An interesting speculation is on the role of T3 in body weight regulation. T3 has important effects in hypothalamic centres apart from the feedback effects on the pituitary-thyroid axis. A study performed in rats concluded that changes in energy balance in hyperthyroidism mostly occurred via T3 regulation of lipid metabolism in the hypothalamus, leading via the sympathetic nervous system to induction of brown adipose tissue [65], and animals with profound circannual biological rhythms of food intake and reproduction show no cycles if hypothalamic T3 content is kept stable [66]. Thus, the annual variations in food intake driven by changes in hours of daylight seem to be mediated by hypothalamic T3 content. Moreover, in rats, direct T3 stimulation of food intake via hypothalamic effects has been demonstrated [67]. However, when the same investigators performed an experiment in 11 healthy normal weight men, a short-term 45% increase in serum T3 after oral intake of 10 µg L-T3 did not affect subsequent food consumption [68].

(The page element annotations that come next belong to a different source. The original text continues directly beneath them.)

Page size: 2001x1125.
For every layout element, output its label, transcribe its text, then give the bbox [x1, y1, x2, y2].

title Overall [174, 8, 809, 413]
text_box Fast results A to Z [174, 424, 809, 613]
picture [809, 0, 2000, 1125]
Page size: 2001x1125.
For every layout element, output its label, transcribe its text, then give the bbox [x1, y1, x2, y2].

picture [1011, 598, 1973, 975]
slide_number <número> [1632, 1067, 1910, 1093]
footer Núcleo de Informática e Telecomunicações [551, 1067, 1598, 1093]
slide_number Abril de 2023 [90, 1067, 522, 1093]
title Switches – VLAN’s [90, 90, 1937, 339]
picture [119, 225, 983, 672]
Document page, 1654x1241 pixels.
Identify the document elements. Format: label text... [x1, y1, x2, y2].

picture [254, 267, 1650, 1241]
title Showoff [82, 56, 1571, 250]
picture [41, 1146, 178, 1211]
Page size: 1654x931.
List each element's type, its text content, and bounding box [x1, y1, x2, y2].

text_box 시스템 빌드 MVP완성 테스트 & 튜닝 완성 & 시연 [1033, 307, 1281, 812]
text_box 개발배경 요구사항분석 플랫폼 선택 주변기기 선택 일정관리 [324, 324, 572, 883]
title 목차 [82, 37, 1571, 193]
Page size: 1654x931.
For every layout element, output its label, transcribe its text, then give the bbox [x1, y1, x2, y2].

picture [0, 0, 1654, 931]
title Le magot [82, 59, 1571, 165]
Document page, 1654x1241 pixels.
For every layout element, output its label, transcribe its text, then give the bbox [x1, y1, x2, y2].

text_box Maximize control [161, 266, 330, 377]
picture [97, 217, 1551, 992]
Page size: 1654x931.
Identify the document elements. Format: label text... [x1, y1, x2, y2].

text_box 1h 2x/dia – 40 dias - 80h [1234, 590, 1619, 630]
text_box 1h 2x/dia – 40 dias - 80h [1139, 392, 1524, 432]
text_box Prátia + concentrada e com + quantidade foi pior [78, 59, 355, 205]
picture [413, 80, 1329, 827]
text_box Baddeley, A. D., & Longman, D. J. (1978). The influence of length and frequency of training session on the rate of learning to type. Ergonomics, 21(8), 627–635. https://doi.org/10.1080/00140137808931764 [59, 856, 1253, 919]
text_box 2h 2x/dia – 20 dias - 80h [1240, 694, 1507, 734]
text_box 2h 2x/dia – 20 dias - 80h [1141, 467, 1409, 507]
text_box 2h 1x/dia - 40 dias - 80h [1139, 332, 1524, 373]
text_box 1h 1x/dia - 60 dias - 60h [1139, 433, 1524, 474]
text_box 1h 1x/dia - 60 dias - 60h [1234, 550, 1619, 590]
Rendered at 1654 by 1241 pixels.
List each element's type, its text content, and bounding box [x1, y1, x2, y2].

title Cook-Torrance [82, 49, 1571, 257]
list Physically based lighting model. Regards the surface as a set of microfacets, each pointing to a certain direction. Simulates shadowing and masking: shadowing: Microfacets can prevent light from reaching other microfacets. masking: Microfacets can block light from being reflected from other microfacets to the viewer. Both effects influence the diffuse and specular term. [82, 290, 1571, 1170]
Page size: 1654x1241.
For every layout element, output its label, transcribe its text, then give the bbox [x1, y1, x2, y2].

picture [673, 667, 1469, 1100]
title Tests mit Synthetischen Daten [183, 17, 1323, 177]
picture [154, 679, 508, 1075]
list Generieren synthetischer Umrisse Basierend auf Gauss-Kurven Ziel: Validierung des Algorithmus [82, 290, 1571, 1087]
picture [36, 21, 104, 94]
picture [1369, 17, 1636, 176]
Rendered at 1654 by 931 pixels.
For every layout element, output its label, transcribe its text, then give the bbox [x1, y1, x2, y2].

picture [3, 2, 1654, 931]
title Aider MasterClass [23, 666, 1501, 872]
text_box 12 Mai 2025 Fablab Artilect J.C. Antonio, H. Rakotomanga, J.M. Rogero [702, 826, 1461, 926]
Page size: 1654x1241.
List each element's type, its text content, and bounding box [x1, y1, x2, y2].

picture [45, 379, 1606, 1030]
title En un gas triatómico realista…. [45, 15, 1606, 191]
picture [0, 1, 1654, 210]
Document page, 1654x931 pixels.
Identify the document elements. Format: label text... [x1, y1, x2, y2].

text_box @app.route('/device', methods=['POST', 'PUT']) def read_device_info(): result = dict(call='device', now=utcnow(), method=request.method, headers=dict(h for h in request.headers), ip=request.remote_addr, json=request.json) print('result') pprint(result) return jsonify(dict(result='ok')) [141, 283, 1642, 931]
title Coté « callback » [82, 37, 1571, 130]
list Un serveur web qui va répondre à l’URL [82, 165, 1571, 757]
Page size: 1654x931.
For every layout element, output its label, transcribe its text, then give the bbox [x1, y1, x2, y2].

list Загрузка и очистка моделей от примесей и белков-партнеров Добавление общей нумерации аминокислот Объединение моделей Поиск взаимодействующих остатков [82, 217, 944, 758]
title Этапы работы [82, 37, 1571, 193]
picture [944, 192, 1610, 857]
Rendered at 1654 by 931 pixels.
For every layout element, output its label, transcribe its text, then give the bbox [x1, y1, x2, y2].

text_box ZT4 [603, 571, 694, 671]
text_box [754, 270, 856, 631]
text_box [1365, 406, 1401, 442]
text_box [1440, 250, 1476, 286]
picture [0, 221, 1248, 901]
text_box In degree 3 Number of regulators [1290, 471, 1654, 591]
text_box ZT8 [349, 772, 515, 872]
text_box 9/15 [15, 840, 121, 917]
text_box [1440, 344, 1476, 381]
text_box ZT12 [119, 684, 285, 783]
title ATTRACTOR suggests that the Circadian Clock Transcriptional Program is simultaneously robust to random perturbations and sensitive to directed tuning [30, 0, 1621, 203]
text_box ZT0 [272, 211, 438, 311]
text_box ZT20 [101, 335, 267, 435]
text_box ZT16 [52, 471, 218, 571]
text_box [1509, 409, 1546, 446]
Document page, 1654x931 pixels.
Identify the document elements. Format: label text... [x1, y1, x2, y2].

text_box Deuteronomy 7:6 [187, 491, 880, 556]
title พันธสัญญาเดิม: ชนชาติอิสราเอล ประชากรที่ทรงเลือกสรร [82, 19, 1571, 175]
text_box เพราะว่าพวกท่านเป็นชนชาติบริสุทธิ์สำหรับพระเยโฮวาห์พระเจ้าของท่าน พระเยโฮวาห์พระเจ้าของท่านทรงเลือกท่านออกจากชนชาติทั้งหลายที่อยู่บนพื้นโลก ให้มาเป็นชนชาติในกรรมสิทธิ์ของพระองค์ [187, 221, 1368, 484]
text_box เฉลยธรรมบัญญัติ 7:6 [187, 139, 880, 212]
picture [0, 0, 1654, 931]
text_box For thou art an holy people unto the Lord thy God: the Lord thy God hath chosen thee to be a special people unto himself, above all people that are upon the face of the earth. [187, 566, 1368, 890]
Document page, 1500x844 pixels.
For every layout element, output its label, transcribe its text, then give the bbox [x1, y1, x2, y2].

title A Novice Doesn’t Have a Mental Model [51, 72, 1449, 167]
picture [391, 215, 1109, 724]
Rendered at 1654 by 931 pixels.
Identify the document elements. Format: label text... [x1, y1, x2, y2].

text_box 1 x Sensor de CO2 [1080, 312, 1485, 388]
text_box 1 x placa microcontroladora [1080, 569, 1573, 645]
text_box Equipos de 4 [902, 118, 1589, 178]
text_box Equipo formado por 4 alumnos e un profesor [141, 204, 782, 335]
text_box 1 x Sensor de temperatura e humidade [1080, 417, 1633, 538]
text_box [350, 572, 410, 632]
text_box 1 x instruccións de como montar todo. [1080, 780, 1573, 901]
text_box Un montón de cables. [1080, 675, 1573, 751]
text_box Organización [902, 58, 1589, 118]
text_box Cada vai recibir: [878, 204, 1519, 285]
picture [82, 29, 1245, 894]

A recent carefully controlled study may even suggest that T3 has an appetite reducing effect in humans. Celi et al. [69] studied the metabolic effects of L-T3 in hypothyroidism by performing a randomized double-blind crossover trial of full replacement with L-T3 versus L-T4. Medication was split over 3 daily doses to avoid the large fluctuation in serum T3 associated with once daily administration, and doses of L-T3 and L-T4 were carefully adjusted to give the same normal level of serum TSH. Each treatment period was 4–5 months. Quality of life, REE, insulin sensitivity and cardiovascular function were studied in detail, but with no difference between groups. However, L-T3 therapy was associated with a significant weight loss of 2.1 kg compared with L-T4 therapy, and also with significant reductions in serum low-density lipoprotein cholesterol and apolipoprotein B. The weight loss despite unaltered REE may suggest a decrease in food intake during L-T3 therapy. On the other hand, the fall in serum cholesterol and a concomitant increase in serum sex-hormone-binding hormone suggest an effect on liver metabolism.

Interestingly, a randomized Dutch 15-week study on the effect of L-T4 + L-T3 combination therapy in two ratios versus L-T4 alone for hypothyroidism [70] observed an L-T3 dose-dependent decrease in body weight during the combined therapy. Furthermore, such an effect was statistically significant (although of small absolute magnitude) in a meta-analysis of studies evaluating L-T4 + L-T3 therapy [71].

A relatively more profound effect of L-T3 versus L-T4 on body weight even if TSH in serum is the same, may be one cause for the observed increase in weight in patients kept euthyroid with L-T4 alone after total thyroidectomy [72] even if this is not a universal finding [73]. It may also be a mechanism involved in the excessive weight loss in Graves’ disease where thyroidal T3 production from T4 is excessive [74] – and the subsequent excess in weight gain in patients who become hypothyroid and are replaced with L-T4.

The effect of L-T3 on body weight adds new fuel to the fire of discussion between experts who claim that pure L-T4 replacement therapy of hypothyroidism is optimal, and the patients who insist that preparations with high T3 content such as desiccated thyroid makes them feel healthier [75].

Clearly, more long-term intervention studies are needed to expand our knowledge on the association between body weight and different types of thyroid hormone replacement therapy.

The authors declare no conflicts of interest.